The Good News of the freedom that is available through Jesus Christ seems almost too good to be true. The fact that there are no rules is perhaps the most exciting and yet at the same time the most puzzling fact about being a Christian. There are so many who hold the view that being a Christian is about keeping a lot of rules for which God will reward us, and if we do not keep every one of them we can expect to be punished. So immediately when someone becomes a Christians they ask, “Okay, what are the rules?” As you will see throughout this study Paul’s main theme in this letter is the incomparable freedom we have in Jesus Christ. In every chapter Paul examines a different aspect of this unbelievable freedom. The message of Galatians is quite simple: “It is for freedom that Christ has set us free. Stand firm and do not let yourself be put back into slavery again. No catch…No rules. Over and over again Paul returns to this central idea: God wants you free. The Galatian letter explains how life without overbearing rules is possible.

I. God’s desire for our freedom is evident in the opening words of the letter.

A. Paul uses a very authoritative tone beginning here and throughout the rest of the letter.

1. By adding the word "apostle," Paul at once highlights his claim to be commissioned by Jesus to preach the gospel with authority and to plant Christianity.

2. Paul is an apostle in the fullest sense of the word, commissioned apart from any human intervention.

3. An apostle is a messenger sent to deliver a message from the sender, with no authority on his own but delegated power from the one he represents.

4. Notice that Paul’s statement here about being chosen by Jesus Christ and God the Father does two things.

a. It sets Paul apart as a special apostle, chosen by Jesus Christ himself through the encounter on the Damascus road.

b. It subtly but distinctly “sets Christ in a category apart from ordinary man”. It was not any man that chose Paul—it was Jesus Christ!

5. Paul never wavers in the fact that he was sent to the Gentiles as surely as Peter was sent to the Jews.

B. Paul is challenging the Judaizers in the Galatian churches who are calling his authority into question.

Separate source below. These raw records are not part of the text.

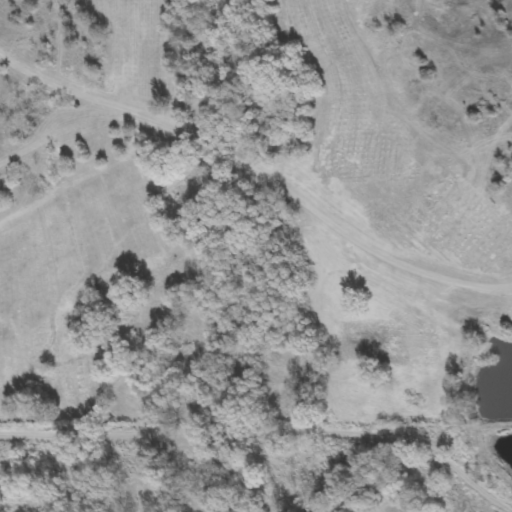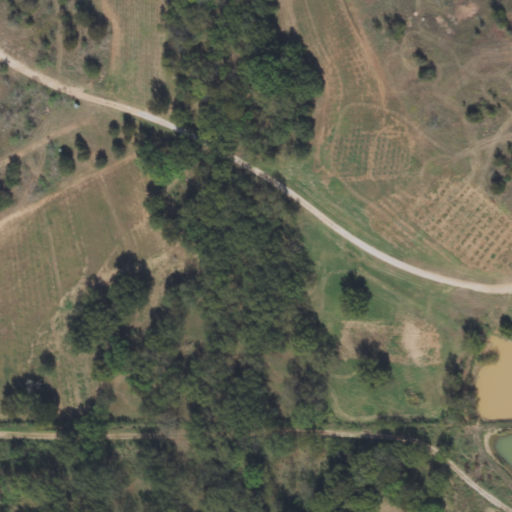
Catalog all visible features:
road: (254, 178)
road: (405, 451)
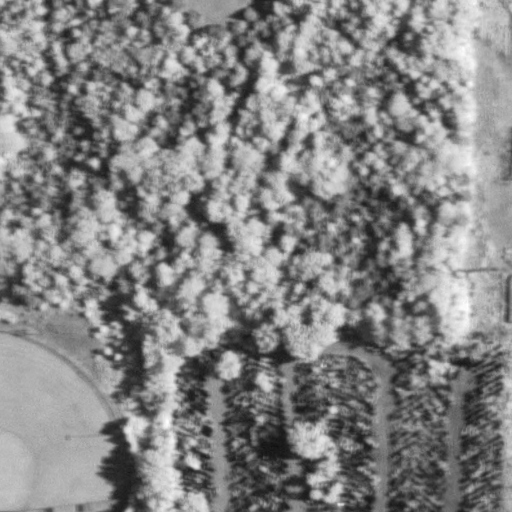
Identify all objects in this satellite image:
road: (510, 200)
power tower: (505, 269)
park: (70, 420)
park: (55, 433)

1. The Judaizers rejected Paul’s commission and teachings. They would not accept his credentials as being valid.

2. The Galatians needed to develop a more discerning approach to those who claimed to speak for God.

3. Paul wants to emphasize that in contrast to the local distortion of the gospel in Galatia, “all the brothers” elsewhere stand together with Paul in the true gospel.

4. The churches in Galatia likely included several cities (Pisidian Antioch, Iconium, Lystra, Derbe) Paul visited on his missionary journeys.

5. The word “church” is used as it is here in Galatians to refer to local congregations of baptized believers who regularly meet for worship and witness.

6. Galatians issues a strong warning! None of God’s faithful will ever utterly or finally fall away, and the gates of hell certainly will never prevail against the church of Jesus Christ. There is no such thing as “eternal security” especially for a local congregation that has lost its first love.

II. The Christ that makes this freedom possible.

A. Paul packs a lot of information about Jesus into these opening verses.

1. He is Jesus of Nazareth, born of Mary, raised in the home of Joseph the carpenter, circumcised on the eight day, presented in the temple in His twelfth year, baptized by John the Baptist in the Jordan River, a true member of the nation of Israel and the tribe of Judah, fully human, fully man, fully one of us.

2. He is the Christ, (Messiah in Hebrew), the chosen one of God like kings, priests and prophets of old, the Promised Savior of the world.

3. He is the Son of God the Father who raised Him from the dead on the third day.

4. The resurrection is crucial to the good news of freedom.

B. Paul is eager to establish the core of the gospel truth in his opening verses.

1. Jesus gave himself to save us from our sins and God the Father confirmed the validity of that sacrifice by raising him from the dead.

2. It is by this act of grace, not by any works of law, that the Galatians are saved.

3. Paul wants to establish from the beginning what the important theme of Christianity is. Salvation is not based on man’s ability to keep God’s rules, but on Christ’s ransom, paid with his blood.